**Task statement:** How many lines of the records below contain the word "True", matching case exactly? Reply with the number alone.

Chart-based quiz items

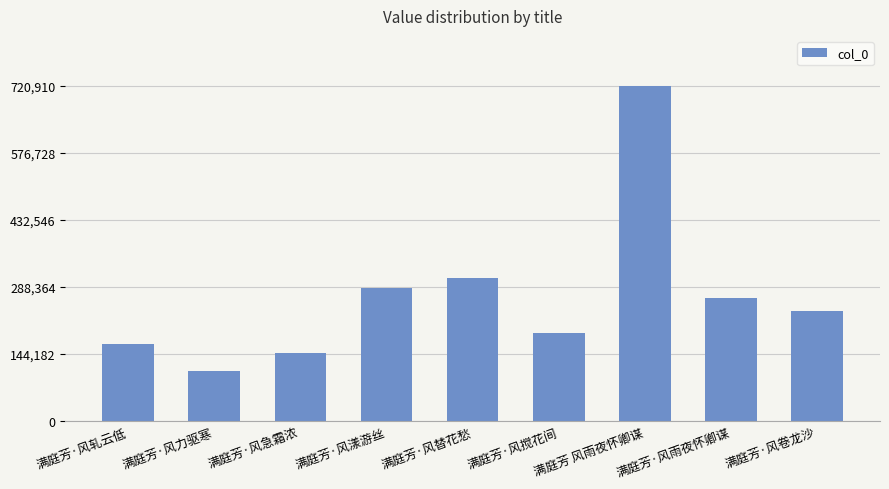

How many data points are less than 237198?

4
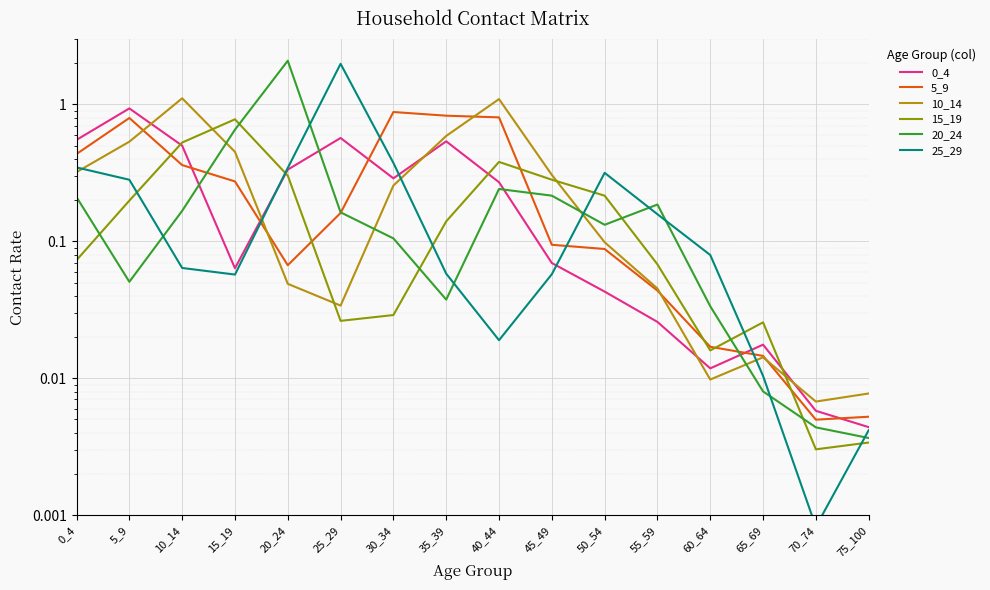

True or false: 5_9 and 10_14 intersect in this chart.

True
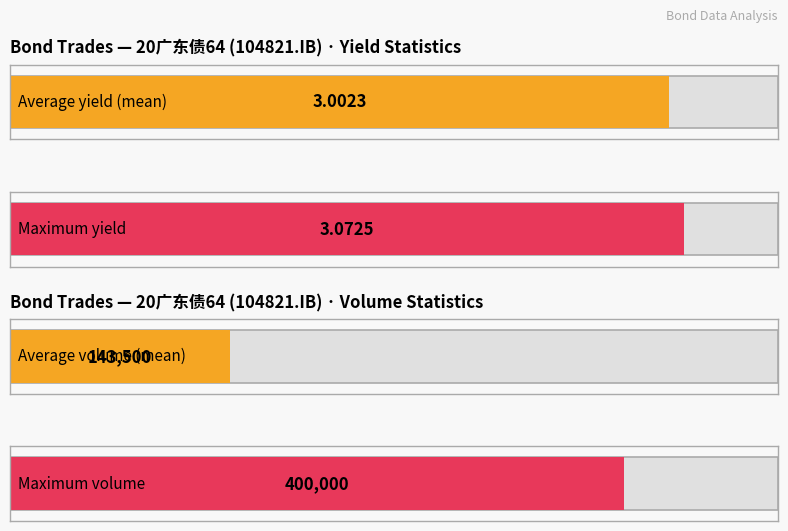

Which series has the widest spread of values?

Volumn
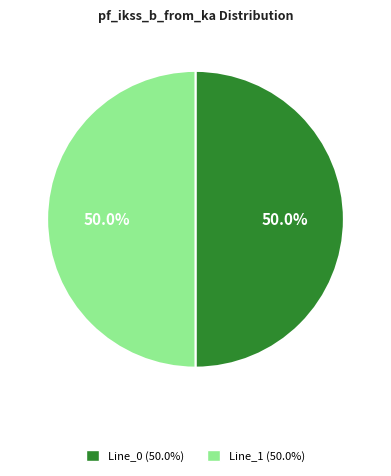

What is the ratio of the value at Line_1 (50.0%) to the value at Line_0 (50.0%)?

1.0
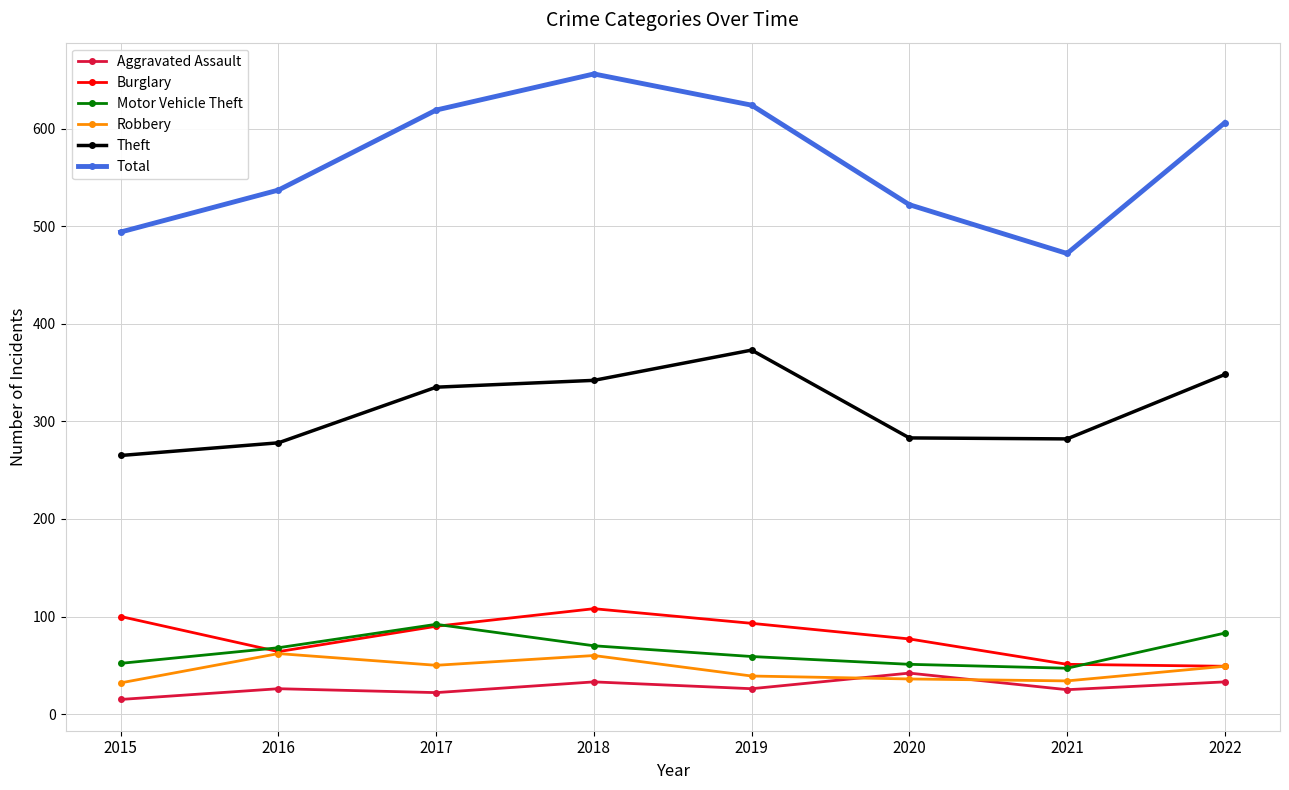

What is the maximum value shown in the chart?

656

**Your solution:** 2